▶ _DOCUMENT PASSAGE_
_ _ _ _ _

So how did these remarkable documents wind up in Southborough? Well, long story short, the answer was the response to another epic battle in American history, the fight against slavery. Fast forward 148 years to 1833 where Moses Sawin is still running his grandfather Thomas’ mill at Natick:
To quote the 1876 History of Southborough by Dexter Newton:
“When the clarion notes of William Lloyd Garrison rang through the land calling the nation to repentance for supporting and maintaining chattel slavery, Mr. Moses Sawin did not hesitate to enlist in the great cause of humanity. He was convinced it was a sin against God and a crime against his brother man.
He had the courage to ask the members of the church to which he belonged to testify against the sin; when his request was rejected he refused to commune with them as a church of Christ, and when, for this refusal, they cast him out of the church, he exultantly quoted to them the words of Christ, viz.: “Inasmuch as ye did it unto one of the least of these my brethren, ye did it unto me.” He was especially gratified that he had lived to see slavery entirely abolished; it was what he had long labored for and sought. But the crowning glory of his latter days was in hearing his former opponents acknowledge the righteousness of his cause, and labor earnestly with him in the overthrow of American slavery.”
So translated to the modern vernacular: Moses Sawin became such an vocal abolitionist that when his fellow Natick church members tired of him and tossed him out, he picked up stakes and moved to Southborough. As Newton relates:
Moses Sawin purchased the grist and saw-mill and a small lot of land situate one-half mile west of Town Hall, in Southborough, of Deacon Gabriel Parker, in 1833. The year following he bought of said Parker seven acres of land adjoining same, and on south side of Mill Pond, and built thereon a spacious dwelling-house, barn and other buildings. The estate is now owned and occupied by Charles B. Sawin, youngest of his three surviving sons. (The sawmill and house are long gone, but were located just south of the MDC damn on Deerfoot Road, which in many ways mimics the Sawin damn and mill pond of old.)
And then comes the kicker:
Said Moses Sawin possessed and carefully preserved through life the curious old deed, signed and sealed by the Indian chiefs of whom his said ancestor purchased the land. They are now in possession of said C. B. Sawin, at the old home-stead, where antiquarians and others interested in curious legal documents can examine them.
And thus, our amazing trove of documents!

_ _ _ _ _

▶ _RECORDED DATA_
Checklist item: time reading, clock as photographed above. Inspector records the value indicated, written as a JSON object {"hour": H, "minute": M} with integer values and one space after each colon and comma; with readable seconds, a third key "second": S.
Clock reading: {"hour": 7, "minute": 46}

_ _ _ _ _

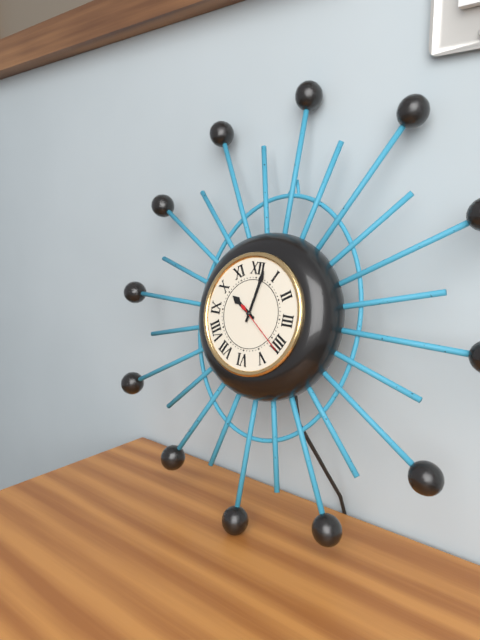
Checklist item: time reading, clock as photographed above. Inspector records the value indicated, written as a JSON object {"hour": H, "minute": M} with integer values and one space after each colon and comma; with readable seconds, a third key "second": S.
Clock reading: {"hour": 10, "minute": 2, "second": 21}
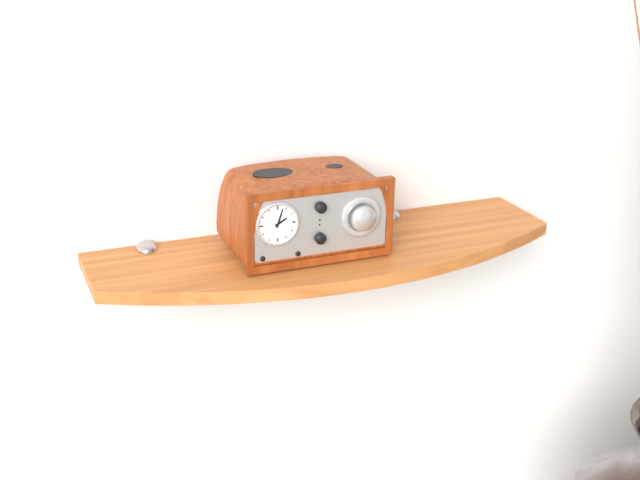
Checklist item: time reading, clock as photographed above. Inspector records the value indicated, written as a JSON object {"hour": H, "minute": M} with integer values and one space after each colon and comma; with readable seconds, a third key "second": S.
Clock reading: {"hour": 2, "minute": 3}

_ _ _ _ _

▶ _GIVEN TASK_
Pick up the passage about how Moses Sawin's old deeds from the Indian chiefs ended up in Southborough, and continue it from its last sentence.

▶ _TASK RESULT_
The Sawin family remained active in Southborough right up until the 1960s, owning the still extant brick building on Boston Road, now home to Falconi Oil, which was once their feed store. They owned too a large house at 10 Latisquama Road. It seems that when the last Sawin descendants left Southborough sometime in the 70s, they donated their precious family papers to the Southborough Historical Society. The various documents had by then been bound into an innocuous leather volume appropriately labeled Sawin Family Documents, but without any text or explanation. As such, it was dutifully placed on a basement storage shelf, and promptly forgotten. Then came the 2015 flood, and these priceless documents narrowly missed inundation. Returned to the Museum from temporary storage this spring, it wasn’t until we began the arduous process of unpacking, rehousing and cataloguing the material did we discover the true value of what had been sitting on our shelves for 50 years. Today, the 13 documents have been carefully removed from their leather binding, which was showing signs of mold, carefully rehoused in archival envelopes, and stored in our new climate-controlled safe.
So what’s next? Well, first of all we will digitize these documents and share them with the world. We’ve already been in touch George Sawin, who leads the Sawin Family Association, who’s come to see documents at the Museum, and who, coincidentally, is spearheading the preservation of Thomas Sawin’s endangered 18th century homestead, which still graces the banks of the Charles River at Natick. Next, partially based on this amazing trove, we’ve applied for funding for a new traveling exhibit, “The Nipmuc, the English, and New England’s First Forgotten War” which will debut at the museum in the fall of 2018 and then travel to local area schools and institutions.
The importance of this find can’t be understated. The documents are of Smithsonian-level quality and importance, incredibly rare paper survivors from the earliest days of our nation. We are honored to be their conservators — which we can only do with your continued help and generous support.
Your donations make discoveries like this possible. Please help support the Southborough Historical Society!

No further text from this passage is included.